By tagging the 1,276 (and counting) features we’ve published with intersecting themes and subjects, it becomes possible to search for rudimentary patterns in artistic and critical responses to the events of a tumultuous decade.

These shifts in the priorities and politics of contemporary art are identifiable through changes in the terminology: while the frequency of references to “postcolonialism” has been roughly consistent since 2010, for example, “decolonization,” with its implication of more concrete demands, has been ticking up over the past five years. Discussions of “identity politics” spiked in 2016 and again in 2020, coinciding with election campaigns in the US. Whether these better represent shifts in artists’ practice or in the lens through which critics read them would take a much longer text to disentangle. Some words enter the lexicon—for two years in the middle of the last decade, you couldn’t escape “polyphony”—while others indicate broader paradigmatic shifts, such as the move away from cynicism and irony towards sincerity and care in the rhetoric of contemporary art, if not, it could be argued, in its practice.

The intersection of search terms also generates unexpected results. Combining “abstraction” with “war & conflict” in the search engine, for instance, threw up a 2014 review by Morgan Quaintance of a group show which, in its focus on the formal representation of warfare, shares ground with a forthcoming text on the work of Lebanese artist Haig Aivazian. Looking ahead to our program for the coming month suggests more of these cross-connections: between “ecology” and “imperialism” in a feature on the botanical garden as setting and subject for contemporary art, between “worldbuilding” and “migration” in the work of Hiwa K, between “trauma” and “storytelling” in the late Okwui Enwezor’s exhibition at New York’s New Museum.

The temptation is to extrapolate tendencies into forecasts.

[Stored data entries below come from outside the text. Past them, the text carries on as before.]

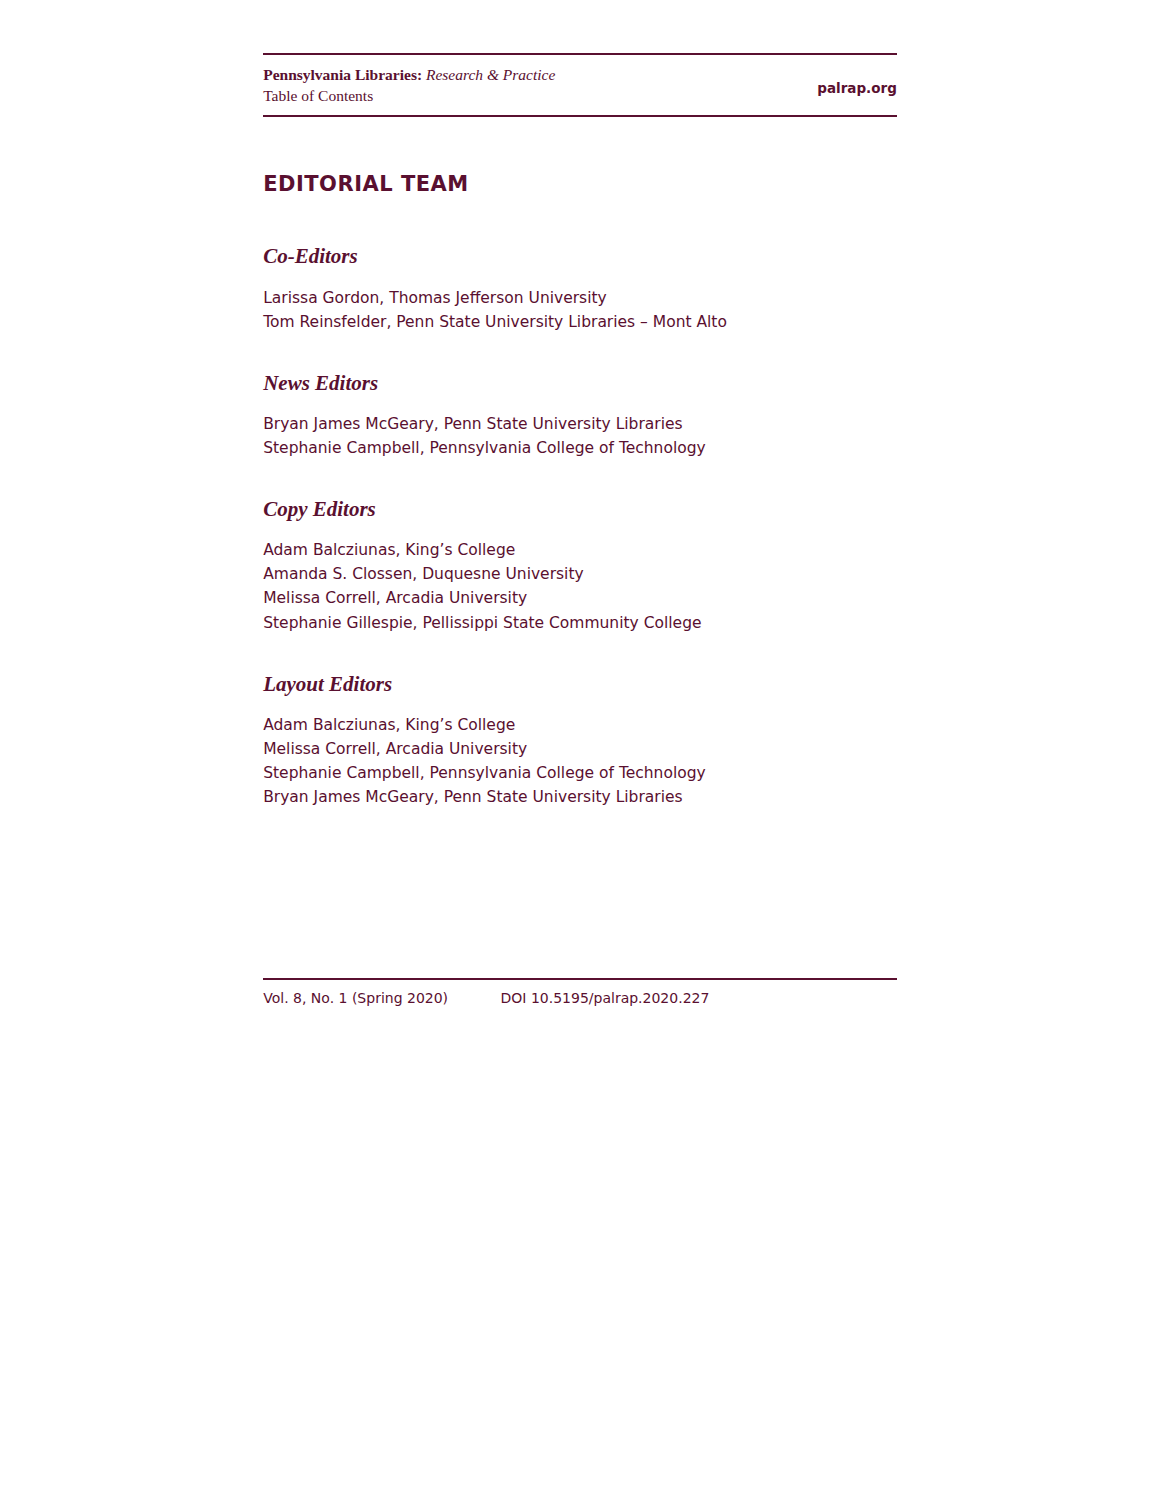Pennsylvania Libraries: Research & Practice Table of Contents
palrap.org
EDITORIAL TEAM
Co-Editors
Larissa Gordon, Thomas Jefferson University
Tom Reinsfelder, Penn State University Libraries – Mont Alto
News Editors
Bryan James McGeary, Penn State University Libraries
Stephanie Campbell, Pennsylvania College of Technology
Copy Editors
Adam Balcziunas, King’s College
Amanda S. Clossen, Duquesne University
Melissa Correll, Arcadia University
Stephanie Gillespie, Pellissippi State Community College
Layout Editors
Adam Balcziunas, King’s College
Melissa Correll, Arcadia University
Stephanie Campbell, Pennsylvania College of Technology
Bryan James McGeary, Penn State University Libraries
Vol. 8, No. 1 (Spring 2020) DOI 10.5195/palrap.2020.227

It seems safe, if depressing, to presume that the frequency of such terms such as “surveillance” and “extinction” will continue to increase, and we might hope for more crossovers between “Indigenous art” and “modernity” or “post-capitalism” and “queer theory.” But we must also bear in mind that these categories can never account for the range of human creativity, and allow that new terms will shortly be needed to reflect the emergence of unpredictable forms. It’s a reminder that while broad trends in the discourse might be shaped by historical context and traced by the intersection of data sets, individual works of art cannot be reduced to them. So, if you’re fortunate enough to live in a place where the galleries are open, go out and see some shows.